▶ WHAT YOU NEED TO DO: In full and without error, repeat the entries below.

*** RECORD EXCERPTS ***

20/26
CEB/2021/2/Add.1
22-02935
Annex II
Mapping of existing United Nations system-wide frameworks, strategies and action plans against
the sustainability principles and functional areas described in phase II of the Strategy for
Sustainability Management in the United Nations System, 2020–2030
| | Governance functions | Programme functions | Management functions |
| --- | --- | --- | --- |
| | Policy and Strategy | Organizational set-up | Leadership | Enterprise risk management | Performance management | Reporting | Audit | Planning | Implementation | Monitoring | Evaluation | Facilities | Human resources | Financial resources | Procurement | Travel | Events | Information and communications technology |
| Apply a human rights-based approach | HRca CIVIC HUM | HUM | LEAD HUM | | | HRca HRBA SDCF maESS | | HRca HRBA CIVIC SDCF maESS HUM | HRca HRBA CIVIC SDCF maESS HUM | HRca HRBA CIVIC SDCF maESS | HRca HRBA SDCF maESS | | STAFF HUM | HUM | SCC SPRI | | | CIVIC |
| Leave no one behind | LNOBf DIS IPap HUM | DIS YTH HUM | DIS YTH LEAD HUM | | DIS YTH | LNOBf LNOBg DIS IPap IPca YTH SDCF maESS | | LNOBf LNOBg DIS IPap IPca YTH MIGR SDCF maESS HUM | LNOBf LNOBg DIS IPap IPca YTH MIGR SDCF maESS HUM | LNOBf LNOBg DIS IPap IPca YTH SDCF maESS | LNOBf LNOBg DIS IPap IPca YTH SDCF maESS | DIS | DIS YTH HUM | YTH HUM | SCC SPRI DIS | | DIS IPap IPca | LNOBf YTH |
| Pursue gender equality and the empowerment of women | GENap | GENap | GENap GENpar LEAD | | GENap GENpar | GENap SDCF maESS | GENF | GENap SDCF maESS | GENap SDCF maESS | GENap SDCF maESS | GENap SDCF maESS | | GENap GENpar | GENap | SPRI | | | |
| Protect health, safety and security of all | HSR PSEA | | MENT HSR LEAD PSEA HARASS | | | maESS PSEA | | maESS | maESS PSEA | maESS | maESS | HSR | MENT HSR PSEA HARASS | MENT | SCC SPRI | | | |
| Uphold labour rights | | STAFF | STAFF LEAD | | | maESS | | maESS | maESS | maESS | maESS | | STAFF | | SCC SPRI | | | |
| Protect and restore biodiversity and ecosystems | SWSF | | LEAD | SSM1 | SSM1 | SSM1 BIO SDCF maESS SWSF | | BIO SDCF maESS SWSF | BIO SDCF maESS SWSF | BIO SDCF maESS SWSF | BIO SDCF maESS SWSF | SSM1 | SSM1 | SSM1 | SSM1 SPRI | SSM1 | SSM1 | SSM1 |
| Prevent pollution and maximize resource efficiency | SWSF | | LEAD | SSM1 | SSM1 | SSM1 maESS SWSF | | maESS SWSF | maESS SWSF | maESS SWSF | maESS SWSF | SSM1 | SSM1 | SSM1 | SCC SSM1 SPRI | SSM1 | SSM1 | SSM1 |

*** End of RECORD EXCERPTS ***

▶ WRITTEN REPLY:
20/26
CEB/2021/2/Add.1
22-02935
Annex II
Mapping of existing United Nations system-wide frameworks, strategies and action plans against
the sustainability principles and functional areas described in phase II of the Strategy for
Sustainability Management in the United Nations System, 2020–2030
| | Governance functions | Programme functions | Management functions |
| --- | --- | --- | --- |
| | Policy and Strategy | Organizational set-up | Leadership | Enterprise risk management | Performance management | Reporting | Audit | Planning | Implementation | Monitoring | Evaluation | Facilities | Human resources | Financial resources | Procurement | Travel | Events | Information and communications technology |
| Apply a human rights-based approach | HRca CIVIC HUM | HUM | LEAD HUM | | | HRca HRBA SDCF maESS | | HRca HRBA CIVIC SDCF maESS HUM | HRca HRBA CIVIC SDCF maESS HUM | HRca HRBA CIVIC SDCF maESS | HRca HRBA SDCF maESS | | STAFF HUM | HUM | SCC SPRI | | | CIVIC |
| Leave no one behind | LNOBf DIS IPap HUM | DIS YTH HUM | DIS YTH LEAD HUM | | DIS YTH | LNOBf LNOBg DIS IPap IPca YTH SDCF maESS | | LNOBf LNOBg DIS IPap IPca YTH MIGR SDCF maESS HUM | LNOBf LNOBg DIS IPap IPca YTH MIGR SDCF maESS HUM | LNOBf LNOBg DIS IPap IPca YTH SDCF maESS | LNOBf LNOBg DIS IPap IPca YTH SDCF maESS | DIS | DIS YTH HUM | YTH HUM | SCC SPRI DIS | | DIS IPap IPca | LNOBf YTH |
| Pursue gender equality and the empowerment of women | GENap | GENap | GENap GENpar LEAD | | GENap GENpar | GENap SDCF maESS | GENF | GENap SDCF maESS | GENap SDCF maESS | GENap SDCF maESS | GENap SDCF maESS | | GENap GENpar | GENap | SPRI | | | |
| Protect health, safety and security of all | HSR PSEA | | MENT HSR LEAD PSEA HARASS | | | maESS PSEA | | maESS | maESS PSEA | maESS | maESS | HSR | MENT HSR PSEA HARASS | MENT | SCC SPRI | | | |
| Uphold labour rights | | STAFF | STAFF LEAD | | | maESS | | maESS | maESS | maESS | maESS | | STAFF | | SCC SPRI | | | |
| Protect and restore biodiversity and ecosystems | SWSF | | LEAD | SSM1 | SSM1 | SSM1 BIO SDCF maESS SWSF | | BIO SDCF maESS SWSF | BIO SDCF maESS SWSF | BIO SDCF maESS SWSF | BIO SDCF maESS SWSF | SSM1 | SSM1 | SSM1 | SSM1 SPRI | SSM1 | SSM1 | SSM1 |
| Prevent pollution and maximize resource efficiency | SWSF | | LEAD | SSM1 | SSM1 | SSM1 maESS SWSF | | maESS SWSF | maESS SWSF | maESS SWSF | maESS SWSF | SSM1 | SSM1 | SSM1 | SCC SSM1 SPRI | SSM1 | SSM1 | SSM1 |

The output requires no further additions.